Finding divisors (with.Java)
This is an article about the problem of “finding divisors.”
As I solve coding test problems, I look back on the problems I solved and look into different solution methods to learn more.
Let’s look at the problem first.
problem
When the integer n is given as a parameter, complete the solution function to return an array containing the divisors of n in ascending order.
Restrictions
- 1 ≤ n ≤ 10,000
Input/Output Example
| n | result |
|---|---|
| 24 | [1, 2, 3, 4, 6, 8, 12, 24] |
| 29 | [1, 29] |
My solution to the problem
class Solution {
public int[] solution(int n) {
int cnt = 0;
for(int i = 1; i <= n; i++){
if(n % i == 0){
cnt++;
}
}
int[] answer = new int[cnt];
int idx = 0;
for(int i = 1; i <= n; i++){
if(n % i == 0){
answer[idx++] = i;
}
}
return answer;
}
}
Solution explanation
- Declare the cnt variable and initialize it to 0. This variable is used to count the number of divisors.
- Execute a for statement that repeats from 1 to n.

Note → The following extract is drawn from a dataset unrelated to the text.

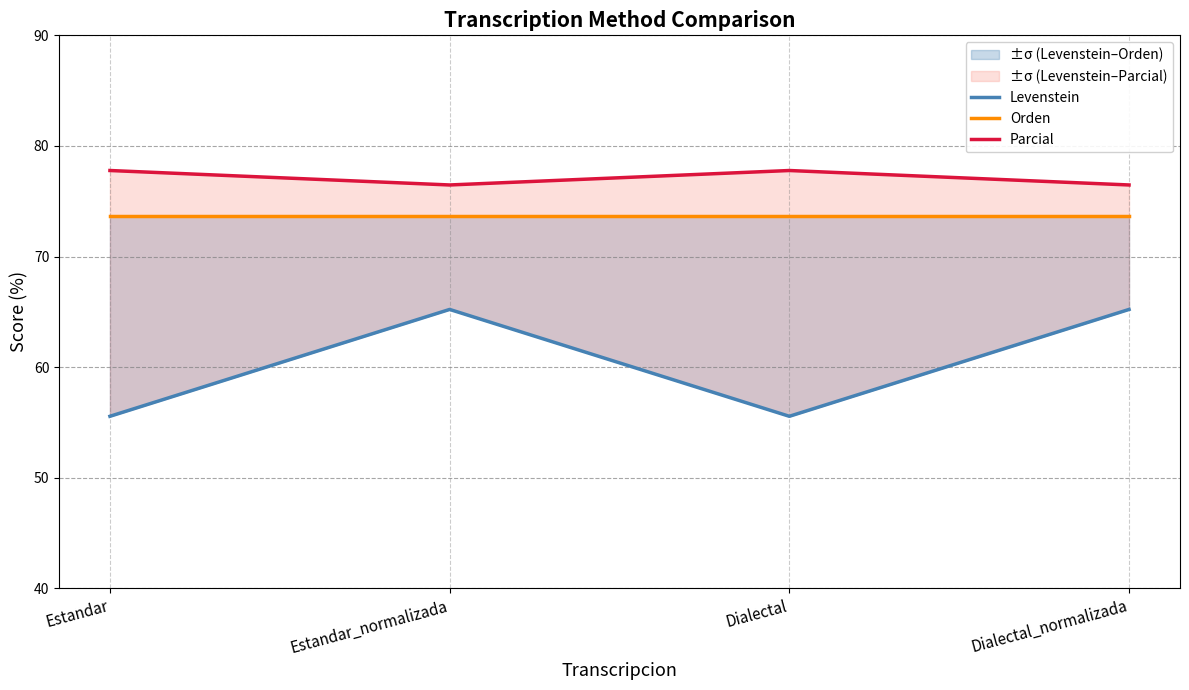

Count the number of categories in the chart.

4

The variable i has values from 1 to n. If the remainder of dividing n by i is 0, that is, if i is a divisor of n, Increase the cnt value by 1.
- Declare an array answer of cnt length.
- Declare the idx variable and initialize it to 0. This variable points to an index in the answers array.
- Execute a for statement that repeats from 1 to n. The variable i has values from 1 to n. If the remainder of dividing n by i is 0, that is, if i is a divisor of n,
- Assign the value i to the idx index of the answer array and increase the idx value by 1.
- Returns an array of answers.